The Dutch BOA Study was a multicenter, randomized controlled trial of 2650 patients undergoing infrainguinal bypass surgery for PAD.⁷⁰ Patients were randomized to warfarin with a target international normalized ratio (INR) of 3.0–4.5 or aspirin (100 mg/day) . The primary endpoint was bypass graft patency, which was assessed at 3 months and 6 months after surgery and every 6 months thereafter. After a mean follow-up of 21 months, no difference in the rate of graft occlusion was identified (308 events in the anticoagulation group vs 322 events in the aspirin monotherapy group; HR 0.95, 95% CI 0.82–1.11). A subgroup analysis showed similar rates of graft occlusion in patients with femoropopliteal (HR 0.97, 95% CI 0.81–1.16) and femorocrural bypass grafts (HR 0.95, 95% CI 0.7–1.30). Further stratification by graft material demonstrated a higher risk of occlusion of non-venous grafts in patients receiving anticoagulation rather than aspirin (HR 1.32, 95% CI 0.81–2.15). Rates of occlusion of autologous vein grafts were lower in patients receiving oral anticoagulation than those receiving aspirin (HR 0.71, 95% CI 0.5–1.02).
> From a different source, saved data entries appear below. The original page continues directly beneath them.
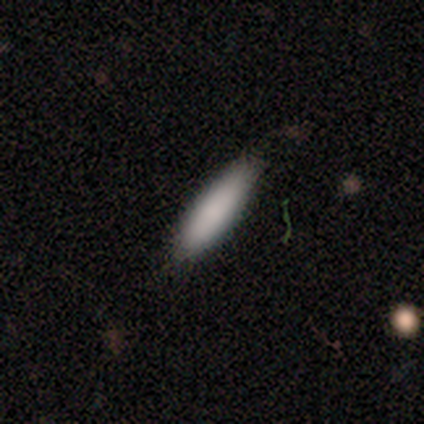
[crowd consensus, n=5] Smooth or featured? smooth (100%)
How rounded? in between (80%)
Merging? none (80%)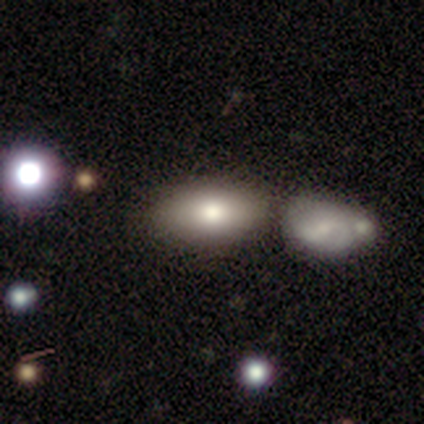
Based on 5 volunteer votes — Overall: featured or disk (60%; smooth 40%). Edge-on disk: no (100%). Bar: no (100%). Spiral arms: no (100%). Bulge size: moderate (67%; dominant 33%). Merging: none (60%; merger 40%).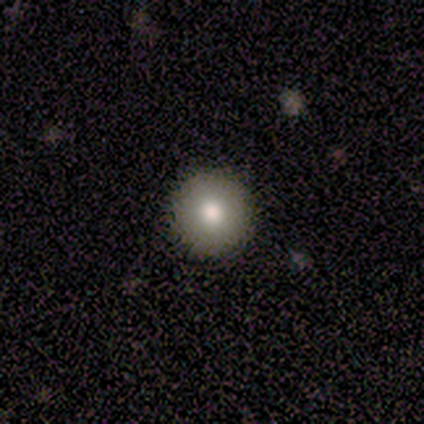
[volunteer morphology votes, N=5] Smooth or featured? 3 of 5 (60%) said smooth. How rounded? 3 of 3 (100%) said round. Merging? 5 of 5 (100%) said none.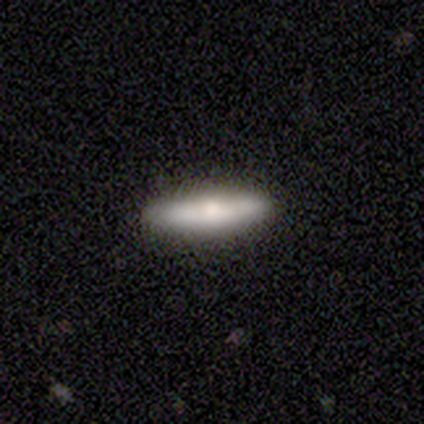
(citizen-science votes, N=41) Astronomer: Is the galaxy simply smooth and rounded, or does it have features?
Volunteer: featured or disk — 49% (runner-up: smooth, 46%).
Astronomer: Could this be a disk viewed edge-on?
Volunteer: yes — 85%.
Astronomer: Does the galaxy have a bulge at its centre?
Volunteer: rounded — 100%.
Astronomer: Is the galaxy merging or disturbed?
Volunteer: none — 90%.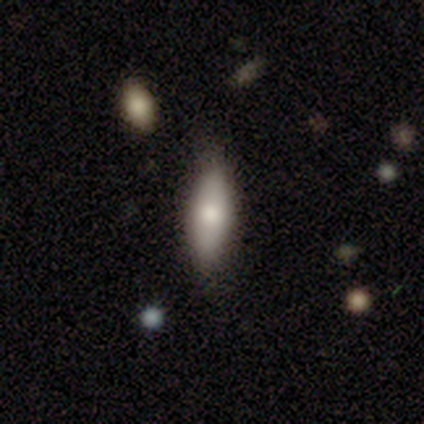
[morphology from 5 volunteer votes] A smooth galaxy with no disk features (100%) that is in between round and cigar-shaped (60%). Merging: none (80%).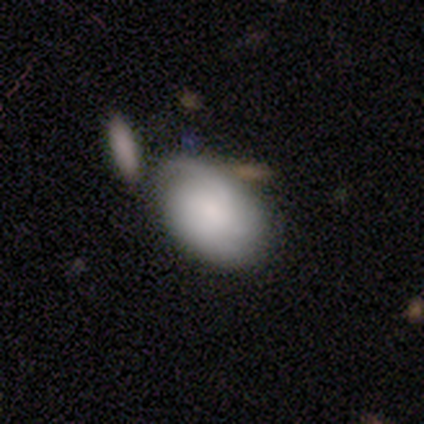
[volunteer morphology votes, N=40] This is possibly a smooth galaxy (45%). How rounded: clearly in between (94%). Merging: marginally minor disturbance (40%).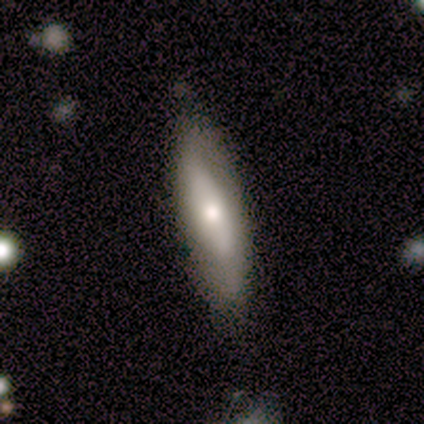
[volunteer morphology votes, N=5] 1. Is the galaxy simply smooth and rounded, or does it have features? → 60% featured or disk, 40% smooth, 0% star or artifact.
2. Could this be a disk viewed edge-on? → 67% yes, 33% no.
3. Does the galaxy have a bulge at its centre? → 100% rounded, 0% boxy, 0% none.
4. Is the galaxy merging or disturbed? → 60% none, 40% minor disturbance, 0% major disturbance, 0% merger.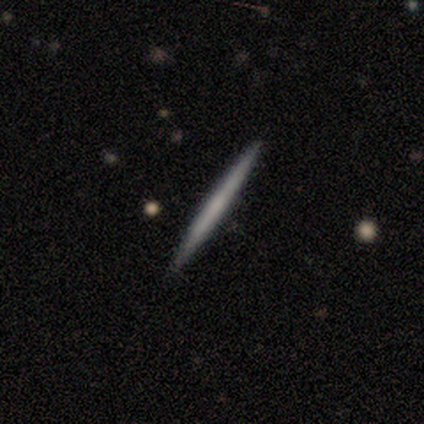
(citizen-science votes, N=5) Smooth or featured: smooth — 80% (featured or disk — 20%)
How rounded: cigar-shaped — 100%
Merging: none — 100%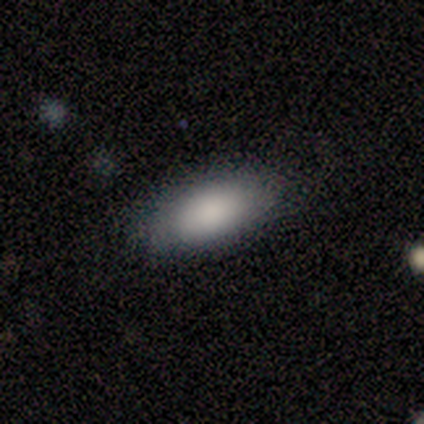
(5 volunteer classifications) smooth_or_featured: smooth (p=1.00)
how_rounded: in between (p=0.80) [alt: cigar-shaped p=0.20]
merging: none (p=0.80) [alt: minor disturbance p=0.20]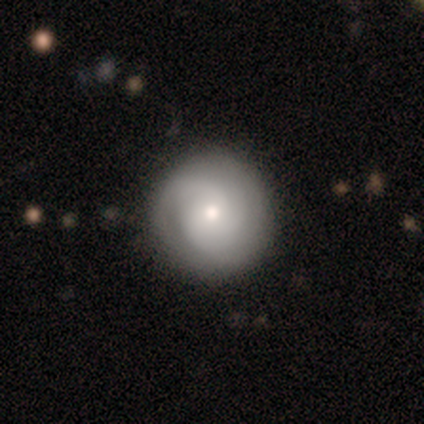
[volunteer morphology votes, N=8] smooth 62%, featured or disk 38%, star or artifact 0%. Down the decision tree: how rounded — round (100%); merging — none (100%).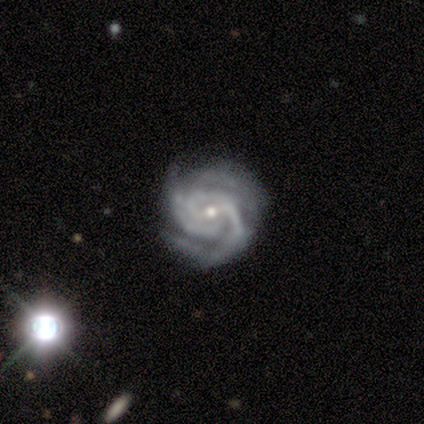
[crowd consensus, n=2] A featured or disk galaxy (100%) viewed edge-on (50%, tied with no) with a rounded central bulge (100%). Merging: none (100%).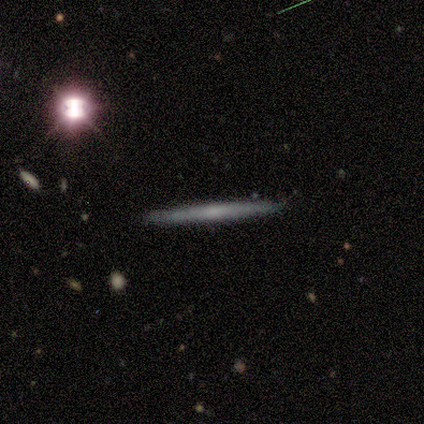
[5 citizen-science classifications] Volunteers were most divided on "smooth or featured" (2-way tie): smooth: 40%, featured or disk: 40%, star or artifact: 20%. More confident: how rounded — cigar-shaped (100%); merging — none (100%).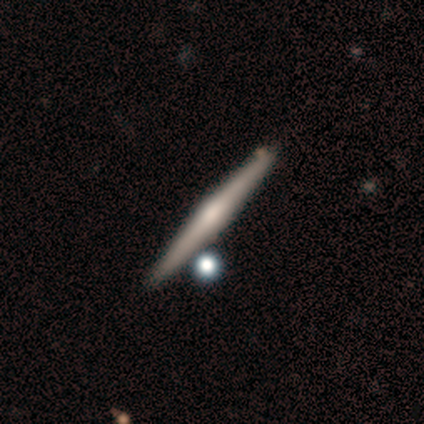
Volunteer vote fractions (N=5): A featured or disk galaxy (100%) viewed edge-on (100%) with a rounded central bulge (100%).

Vote fractions:
- Smooth or featured? featured or disk: 100% / smooth: 0% / star or artifact: 0%
- Edge-on disk? yes: 100% / no: 0%
- Edge-on bulge? rounded: 100% / boxy: 0% / none: 0%
- Merging? none: 100% / minor disturbance: 0% / major disturbance: 0% / merger: 0%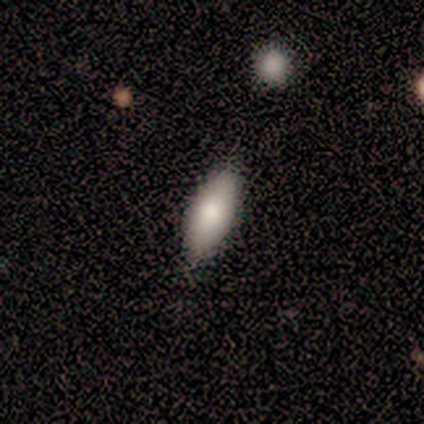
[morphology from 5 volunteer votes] Smooth or featured? smooth (80%)
How rounded? in between (100%)
Merging? none (75%)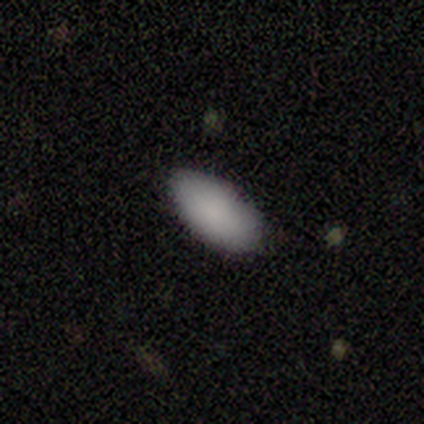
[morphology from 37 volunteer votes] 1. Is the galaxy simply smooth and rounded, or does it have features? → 97% smooth, 3% star or artifact, 0% featured or disk.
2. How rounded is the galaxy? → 94% in between, 3% round, 3% cigar-shaped.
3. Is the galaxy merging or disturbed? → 78% none, 22% minor disturbance, 0% major disturbance, 0% merger.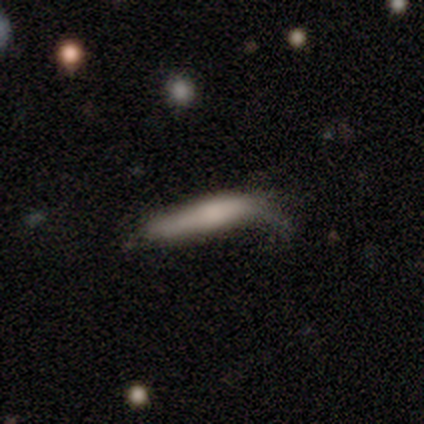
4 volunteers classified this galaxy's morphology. Q: Smooth or featured?
A: smooth (50%); tied with: featured or disk (50%)
Q: How rounded?
A: cigar-shaped (100%)
Q: Merging?
A: minor disturbance (75%); runner-up: major disturbance (25%)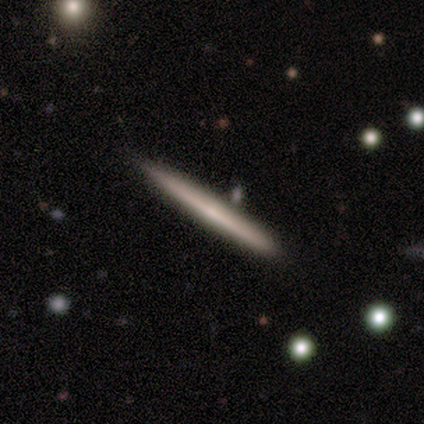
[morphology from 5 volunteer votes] This appears to be a featured or disk galaxy (80%) viewed edge-on (100%) with no central bulge (100%). Merging: none (80%).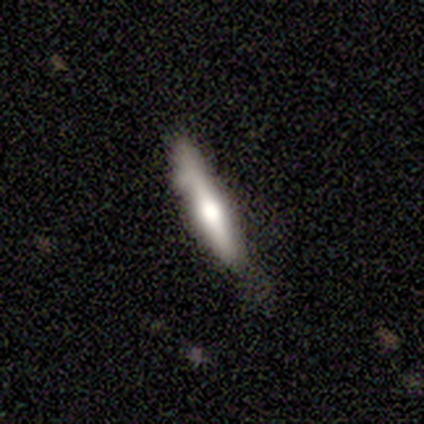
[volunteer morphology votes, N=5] Smooth or featured? 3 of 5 (60%) said featured or disk. Edge-on disk? 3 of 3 (100%) said yes. Edge-on bulge? 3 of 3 (100%) said rounded. Merging? 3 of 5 (60%) said none.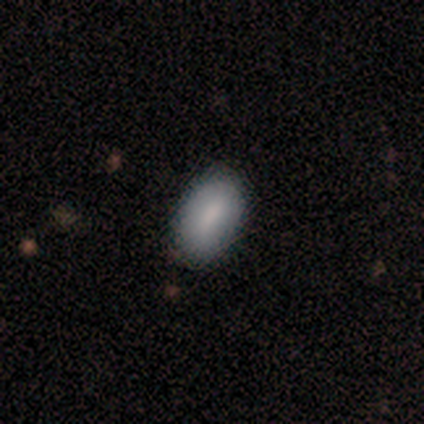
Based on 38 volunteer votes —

There was a significant reduction in rates of ischemic stroke in patients receiving oral anticoagulation (17 events in the anticoagulation group vs 34 events in the aspirin alone group; HR 0.50, 95% CI 0.28–0.89), but this was associated with a marked increase in rates of hemorrhagic stroke (14 events in the anticoagulation group vs four events in the aspirin group; HR 3.48, 95% CI 1.14–10.6). The study was underpowered to assess the risk of the composite outcome of vascular death, MI, stroke or amputation, but a trend toward lower rates with anticoagulation versus aspirin was found (HR 0.89, 95% CI 0.75–1.06). This was accompanied by a significant increase in rates of major bleeding (HR 1.96, 95% CI 1.42–2.71).

The Department of Veterans Affairs Cooperative Study was a prospective trial comparing the effect of warfarin plus aspirin therapy to aspirin therapy alone in 831 patients undergoing peripheral arterial bypass surgery with either prosthetic grafts (373 patients) or venous grafts (458 patients).⁷¹ Following surgery, patients were randomized to warfarin with a target INR of 1.4–2.8 plus aspirin (325 mg/day) or aspirin (same dosage) alone. The primary endpoint was bypass patency. After an average follow-up of 36.6 months, 44 patients (23.5%) with prosthetic bypasses in the combination therapy cohort developed graft occlusion compared to 64 (34.4%) in the aspirin group (HR 0.62, 0.62, 95% CI 0.42–1.92; p = 0.017). Among patients receiving venous grafts, 57 patients (25.1%) receiving combination therapy and 57 patients (24.7%) receiving aspirin alone developed graft occlusion after an average follow-up period of 39.3 months. Combination therapy with warfarin and aspirin was associated with higher rates of major hemorrhagic complications than treatment with aspirin alone (OR = 2.05, 95% CI 1.02–4.15; p = 0.04). The trials investigating anticoagulants after surgical revascularization for PAD are summarized in Table 5.

Table 5.

Anticoagulants following surgical revascularization.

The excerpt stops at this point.